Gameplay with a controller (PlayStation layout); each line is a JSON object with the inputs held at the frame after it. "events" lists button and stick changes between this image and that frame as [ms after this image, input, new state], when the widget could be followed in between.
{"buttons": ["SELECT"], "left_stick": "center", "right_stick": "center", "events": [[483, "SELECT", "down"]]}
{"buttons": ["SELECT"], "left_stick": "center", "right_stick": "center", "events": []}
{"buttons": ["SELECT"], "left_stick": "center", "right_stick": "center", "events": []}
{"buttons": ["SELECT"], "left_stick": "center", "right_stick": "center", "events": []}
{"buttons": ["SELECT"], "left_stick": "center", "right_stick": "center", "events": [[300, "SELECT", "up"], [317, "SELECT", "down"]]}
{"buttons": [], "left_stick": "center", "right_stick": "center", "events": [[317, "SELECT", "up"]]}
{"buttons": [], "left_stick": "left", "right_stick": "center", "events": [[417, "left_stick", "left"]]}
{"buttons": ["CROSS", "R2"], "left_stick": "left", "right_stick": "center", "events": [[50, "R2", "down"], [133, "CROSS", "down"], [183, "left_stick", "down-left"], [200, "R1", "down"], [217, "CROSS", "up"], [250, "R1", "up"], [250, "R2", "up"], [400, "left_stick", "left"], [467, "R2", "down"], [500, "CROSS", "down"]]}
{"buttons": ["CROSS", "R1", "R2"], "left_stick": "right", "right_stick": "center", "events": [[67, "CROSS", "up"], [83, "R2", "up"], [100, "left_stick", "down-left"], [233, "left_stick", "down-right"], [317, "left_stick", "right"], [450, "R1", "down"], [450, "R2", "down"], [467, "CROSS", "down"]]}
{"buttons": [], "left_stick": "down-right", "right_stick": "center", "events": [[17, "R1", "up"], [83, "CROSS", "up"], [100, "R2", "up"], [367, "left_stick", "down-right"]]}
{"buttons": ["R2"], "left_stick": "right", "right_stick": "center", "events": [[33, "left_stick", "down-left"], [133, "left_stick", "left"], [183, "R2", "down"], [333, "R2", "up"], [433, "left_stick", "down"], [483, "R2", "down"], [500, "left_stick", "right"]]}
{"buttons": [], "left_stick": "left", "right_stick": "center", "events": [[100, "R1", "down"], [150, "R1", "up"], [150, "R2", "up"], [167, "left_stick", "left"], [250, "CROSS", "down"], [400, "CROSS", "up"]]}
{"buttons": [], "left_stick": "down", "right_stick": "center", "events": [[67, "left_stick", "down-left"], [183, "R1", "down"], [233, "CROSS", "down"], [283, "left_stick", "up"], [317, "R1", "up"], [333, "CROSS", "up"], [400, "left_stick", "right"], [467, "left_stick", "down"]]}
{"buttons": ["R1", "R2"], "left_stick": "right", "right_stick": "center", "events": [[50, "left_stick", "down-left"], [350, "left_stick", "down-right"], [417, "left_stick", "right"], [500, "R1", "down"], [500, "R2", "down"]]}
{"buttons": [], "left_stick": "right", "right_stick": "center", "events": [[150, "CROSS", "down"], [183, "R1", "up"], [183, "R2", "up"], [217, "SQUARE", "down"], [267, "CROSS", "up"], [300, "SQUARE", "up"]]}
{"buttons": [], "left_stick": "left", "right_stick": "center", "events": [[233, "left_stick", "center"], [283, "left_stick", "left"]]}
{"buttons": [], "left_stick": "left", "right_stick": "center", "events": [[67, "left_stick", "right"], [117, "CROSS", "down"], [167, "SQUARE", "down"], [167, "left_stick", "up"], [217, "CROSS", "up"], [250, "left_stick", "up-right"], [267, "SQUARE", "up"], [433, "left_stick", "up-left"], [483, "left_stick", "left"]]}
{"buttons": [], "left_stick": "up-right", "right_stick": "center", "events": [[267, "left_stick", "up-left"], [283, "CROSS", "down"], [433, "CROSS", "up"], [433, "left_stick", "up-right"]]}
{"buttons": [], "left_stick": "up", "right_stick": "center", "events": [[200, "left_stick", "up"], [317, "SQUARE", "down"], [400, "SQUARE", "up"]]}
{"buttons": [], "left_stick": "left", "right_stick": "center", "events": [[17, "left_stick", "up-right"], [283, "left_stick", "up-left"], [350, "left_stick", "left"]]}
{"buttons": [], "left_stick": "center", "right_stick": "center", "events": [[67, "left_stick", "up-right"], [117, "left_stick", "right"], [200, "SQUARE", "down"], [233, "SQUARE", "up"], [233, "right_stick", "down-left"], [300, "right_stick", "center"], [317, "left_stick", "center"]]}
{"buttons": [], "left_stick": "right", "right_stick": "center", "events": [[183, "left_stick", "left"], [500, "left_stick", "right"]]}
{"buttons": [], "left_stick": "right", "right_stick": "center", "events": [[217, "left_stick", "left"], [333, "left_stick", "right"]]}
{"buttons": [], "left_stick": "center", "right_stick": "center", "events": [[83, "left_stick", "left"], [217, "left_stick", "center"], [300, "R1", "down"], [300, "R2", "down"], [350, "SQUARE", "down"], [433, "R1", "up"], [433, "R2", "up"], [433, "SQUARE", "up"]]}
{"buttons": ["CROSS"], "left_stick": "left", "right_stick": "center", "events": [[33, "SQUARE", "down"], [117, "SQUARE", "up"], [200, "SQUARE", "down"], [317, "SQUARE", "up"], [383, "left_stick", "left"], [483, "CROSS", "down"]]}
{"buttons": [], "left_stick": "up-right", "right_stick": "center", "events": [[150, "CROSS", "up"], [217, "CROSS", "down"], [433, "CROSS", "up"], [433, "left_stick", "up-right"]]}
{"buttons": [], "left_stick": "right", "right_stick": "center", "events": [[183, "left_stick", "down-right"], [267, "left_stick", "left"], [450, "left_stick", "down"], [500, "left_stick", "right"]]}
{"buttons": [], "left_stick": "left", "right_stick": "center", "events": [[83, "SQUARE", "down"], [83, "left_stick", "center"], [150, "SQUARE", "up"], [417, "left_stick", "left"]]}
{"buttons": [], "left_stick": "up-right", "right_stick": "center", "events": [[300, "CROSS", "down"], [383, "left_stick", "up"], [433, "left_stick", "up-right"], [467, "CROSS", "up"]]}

> _What to produce_
Output the records verbatim, from the first line to the last.

> _Expected answer_
Gameplay with a controller (PlayStation layout); each line is a JSON object with the inputs held at the frame after it. "events" lists button and stick changes between this image and that frame as [ms after this image, input, new state], when the widget could be followed in between.
{"buttons": ["SELECT"], "left_stick": "center", "right_stick": "center", "events": [[483, "SELECT", "down"]]}
{"buttons": ["SELECT"], "left_stick": "center", "right_stick": "center", "events": []}
{"buttons": ["SELECT"], "left_stick": "center", "right_stick": "center", "events": []}
{"buttons": ["SELECT"], "left_stick": "center", "right_stick": "center", "events": []}
{"buttons": ["SELECT"], "left_stick": "center", "right_stick": "center", "events": [[300, "SELECT", "up"], [317, "SELECT", "down"]]}
{"buttons": [], "left_stick": "center", "right_stick": "center", "events": [[317, "SELECT", "up"]]}
{"buttons": [], "left_stick": "left", "right_stick": "center", "events": [[417, "left_stick", "left"]]}
{"buttons": ["CROSS", "R2"], "left_stick": "left", "right_stick": "center", "events": [[50, "R2", "down"], [133, "CROSS", "down"], [183, "left_stick", "down-left"], [200, "R1", "down"], [217, "CROSS", "up"], [250, "R1", "up"], [250, "R2", "up"], [400, "left_stick", "left"], [467, "R2", "down"], [500, "CROSS", "down"]]}
{"buttons": ["CROSS", "R1", "R2"], "left_stick": "right", "right_stick": "center", "events": [[67, "CROSS", "up"], [83, "R2", "up"], [100, "left_stick", "down-left"], [233, "left_stick", "down-right"], [317, "left_stick", "right"], [450, "R1", "down"], [450, "R2", "down"], [467, "CROSS", "down"]]}
{"buttons": [], "left_stick": "down-right", "right_stick": "center", "events": [[17, "R1", "up"], [83, "CROSS", "up"], [100, "R2", "up"], [367, "left_stick", "down-right"]]}
{"buttons": ["R2"], "left_stick": "right", "right_stick": "center", "events": [[33, "left_stick", "down-left"], [133, "left_stick", "left"], [183, "R2", "down"], [333, "R2", "up"], [433, "left_stick", "down"], [483, "R2", "down"], [500, "left_stick", "right"]]}
{"buttons": [], "left_stick": "left", "right_stick": "center", "events": [[100, "R1", "down"], [150, "R1", "up"], [150, "R2", "up"], [167, "left_stick", "left"], [250, "CROSS", "down"], [400, "CROSS", "up"]]}
{"buttons": [], "left_stick": "down", "right_stick": "center", "events": [[67, "left_stick", "down-left"], [183, "R1", "down"], [233, "CROSS", "down"], [283, "left_stick", "up"], [317, "R1", "up"], [333, "CROSS", "up"], [400, "left_stick", "right"], [467, "left_stick", "down"]]}
{"buttons": ["R1", "R2"], "left_stick": "right", "right_stick": "center", "events": [[50, "left_stick", "down-left"], [350, "left_stick", "down-right"], [417, "left_stick", "right"], [500, "R1", "down"], [500, "R2", "down"]]}
{"buttons": [], "left_stick": "right", "right_stick": "center", "events": [[150, "CROSS", "down"], [183, "R1", "up"], [183, "R2", "up"], [217, "SQUARE", "down"], [267, "CROSS", "up"], [300, "SQUARE", "up"]]}
{"buttons": [], "left_stick": "left", "right_stick": "center", "events": [[233, "left_stick", "center"], [283, "left_stick", "left"]]}
{"buttons": [], "left_stick": "left", "right_stick": "center", "events": [[67, "left_stick", "right"], [117, "CROSS", "down"], [167, "SQUARE", "down"], [167, "left_stick", "up"], [217, "CROSS", "up"], [250, "left_stick", "up-right"], [267, "SQUARE", "up"], [433, "left_stick", "up-left"], [483, "left_stick", "left"]]}
{"buttons": [], "left_stick": "up-right", "right_stick": "center", "events": [[267, "left_stick", "up-left"], [283, "CROSS", "down"], [433, "CROSS", "up"], [433, "left_stick", "up-right"]]}
{"buttons": [], "left_stick": "up", "right_stick": "center", "events": [[200, "left_stick", "up"], [317, "SQUARE", "down"], [400, "SQUARE", "up"]]}
{"buttons": [], "left_stick": "left", "right_stick": "center", "events": [[17, "left_stick", "up-right"], [283, "left_stick", "up-left"], [350, "left_stick", "left"]]}
{"buttons": [], "left_stick": "center", "right_stick": "center", "events": [[67, "left_stick", "up-right"], [117, "left_stick", "right"], [200, "SQUARE", "down"], [233, "SQUARE", "up"], [233, "right_stick", "down-left"], [300, "right_stick", "center"], [317, "left_stick", "center"]]}
{"buttons": [], "left_stick": "right", "right_stick": "center", "events": [[183, "left_stick", "left"], [500, "left_stick", "right"]]}
{"buttons": [], "left_stick": "right", "right_stick": "center", "events": [[217, "left_stick", "left"], [333, "left_stick", "right"]]}
{"buttons": [], "left_stick": "center", "right_stick": "center", "events": [[83, "left_stick", "left"], [217, "left_stick", "center"], [300, "R1", "down"], [300, "R2", "down"], [350, "SQUARE", "down"], [433, "R1", "up"], [433, "R2", "up"], [433, "SQUARE", "up"]]}
{"buttons": ["CROSS"], "left_stick": "left", "right_stick": "center", "events": [[33, "SQUARE", "down"], [117, "SQUARE", "up"], [200, "SQUARE", "down"], [317, "SQUARE", "up"], [383, "left_stick", "left"], [483, "CROSS", "down"]]}
{"buttons": [], "left_stick": "up-right", "right_stick": "center", "events": [[150, "CROSS", "up"], [217, "CROSS", "down"], [433, "CROSS", "up"], [433, "left_stick", "up-right"]]}
{"buttons": [], "left_stick": "right", "right_stick": "center", "events": [[183, "left_stick", "down-right"], [267, "left_stick", "left"], [450, "left_stick", "down"], [500, "left_stick", "right"]]}
{"buttons": [], "left_stick": "left", "right_stick": "center", "events": [[83, "SQUARE", "down"], [83, "left_stick", "center"], [150, "SQUARE", "up"], [417, "left_stick", "left"]]}
{"buttons": [], "left_stick": "up-right", "right_stick": "center", "events": [[300, "CROSS", "down"], [383, "left_stick", "up"], [433, "left_stick", "up-right"], [467, "CROSS", "up"]]}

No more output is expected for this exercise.